__Provided text__.
-- Start --

I don't really have an issue with a fair bit of the oversized weapons. It's part of the aesthetic of Warhammer's Heroic Styling, and again, rolling that back now could have an adverse affect on those who do like that sort of thing. Mind you, it's possible to find a suitable middle-ground. I rather like Felix Paniagua's Avatars of War range for this. The weapons and designs are very characterful, but without overdoing it.

I definitely feel there's a cold, contrived element to GW's more recent designs, almost as if they're trying too hard but completely missing the point.

What puts me off isn't the aesthetic, but the characterisation. Fluff of the Wardian variety, immersed in Marty Stus/Mary Sues who shrug off competition and never face a real challenge. The fiction is full of it, and I was already turned off Black Library by the likes of Malus Darkblade, and multitudes of Space Marine porn before they gave a more general and impressively stupid reason to not read those books (the "there is no canon", and "all of it's true and none of its true" shenanigans. Black Library basically admitting that their fluff is of no importance or relevance whatsoever, so you'd have to be an idiot to buy it, really).

I agree with Gibby though about a bit of relatable humanity. Pathos. It is so utterly missing from recent GW work. Everything has to be bigger than some simple idea. Take Ollanius Pious, the human guardsman who stood between the Emperor and Horus in a crucial moment. A point of sacrifice from a simple man who had no chance against a primarch, but probably one of the most interesting scenes in the Horus Heresy, and so GW changed it. Ollanius was ascended to an Immortal, so no mere human. It made the simple act so contrived, like every single minor idea has to be connected, like the Prequel Star Wars trilogy...

-- End --

__Tasks to complete__.
**A)** In the post on Warhammer designs, whose range does the writer like for finding a middle ground on oversized weapons?
**B)** Rewrite the Warhammer post between "I don't really" and "without overdoing it.", inclusive, putting "distinctive" in place of "characterful".

__Data rows__.

-- Start --

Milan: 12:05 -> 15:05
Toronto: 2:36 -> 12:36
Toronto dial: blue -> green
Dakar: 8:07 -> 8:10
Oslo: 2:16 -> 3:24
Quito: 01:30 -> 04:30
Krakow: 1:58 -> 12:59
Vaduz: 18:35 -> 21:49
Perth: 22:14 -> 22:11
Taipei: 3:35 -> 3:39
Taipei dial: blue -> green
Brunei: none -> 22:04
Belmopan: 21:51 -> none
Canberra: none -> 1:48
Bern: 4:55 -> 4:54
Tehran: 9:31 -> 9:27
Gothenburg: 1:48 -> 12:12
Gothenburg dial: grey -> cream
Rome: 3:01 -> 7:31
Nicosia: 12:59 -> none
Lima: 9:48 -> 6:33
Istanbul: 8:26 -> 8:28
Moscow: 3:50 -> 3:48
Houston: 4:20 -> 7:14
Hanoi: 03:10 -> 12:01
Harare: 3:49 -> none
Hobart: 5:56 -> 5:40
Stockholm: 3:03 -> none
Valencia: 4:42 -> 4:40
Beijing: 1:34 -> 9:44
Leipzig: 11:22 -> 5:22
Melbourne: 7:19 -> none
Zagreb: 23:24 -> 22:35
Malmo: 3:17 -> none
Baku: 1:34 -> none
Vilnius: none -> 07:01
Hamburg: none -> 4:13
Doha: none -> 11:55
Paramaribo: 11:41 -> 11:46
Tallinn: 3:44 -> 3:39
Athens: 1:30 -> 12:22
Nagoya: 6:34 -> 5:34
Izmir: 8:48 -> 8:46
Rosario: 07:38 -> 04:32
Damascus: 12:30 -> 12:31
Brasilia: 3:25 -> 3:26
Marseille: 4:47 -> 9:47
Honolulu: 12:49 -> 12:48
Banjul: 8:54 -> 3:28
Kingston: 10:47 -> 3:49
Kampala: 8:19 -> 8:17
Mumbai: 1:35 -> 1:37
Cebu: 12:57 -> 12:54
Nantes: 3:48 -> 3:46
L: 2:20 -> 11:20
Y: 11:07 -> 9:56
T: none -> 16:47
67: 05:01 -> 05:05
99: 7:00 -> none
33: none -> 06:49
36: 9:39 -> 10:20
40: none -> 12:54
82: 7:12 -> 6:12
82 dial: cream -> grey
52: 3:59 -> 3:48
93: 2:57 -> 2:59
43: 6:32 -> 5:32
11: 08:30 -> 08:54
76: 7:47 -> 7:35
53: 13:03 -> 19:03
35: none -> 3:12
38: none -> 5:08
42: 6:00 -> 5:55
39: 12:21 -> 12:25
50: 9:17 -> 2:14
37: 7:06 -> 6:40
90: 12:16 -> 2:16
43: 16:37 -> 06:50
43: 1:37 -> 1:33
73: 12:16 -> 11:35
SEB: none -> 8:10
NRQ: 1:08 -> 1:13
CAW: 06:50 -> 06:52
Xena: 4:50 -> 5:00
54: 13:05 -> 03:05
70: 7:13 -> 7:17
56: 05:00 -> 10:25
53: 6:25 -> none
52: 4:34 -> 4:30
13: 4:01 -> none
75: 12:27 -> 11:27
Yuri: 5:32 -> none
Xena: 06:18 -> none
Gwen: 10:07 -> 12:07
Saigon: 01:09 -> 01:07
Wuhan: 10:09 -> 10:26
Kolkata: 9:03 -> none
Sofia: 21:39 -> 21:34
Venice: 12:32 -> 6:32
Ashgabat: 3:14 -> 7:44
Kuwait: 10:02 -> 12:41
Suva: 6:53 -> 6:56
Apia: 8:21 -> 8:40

-- End --

__Exercise results__.
**A)** Felix Paniagua's Avatars of War range.

**B)**
I don't really have an issue with a fair bit of the oversized weapons. It's part of the aesthetic of Warhammer's Heroic Styling, and again, rolling that back now could have an adverse affect on those who do like that sort of thing. Mind you, it's possible to find a suitable middle-ground. I rather like Felix Paniagua's Avatars of War range for this. The weapons and designs are very distinctive, but without overdoing it.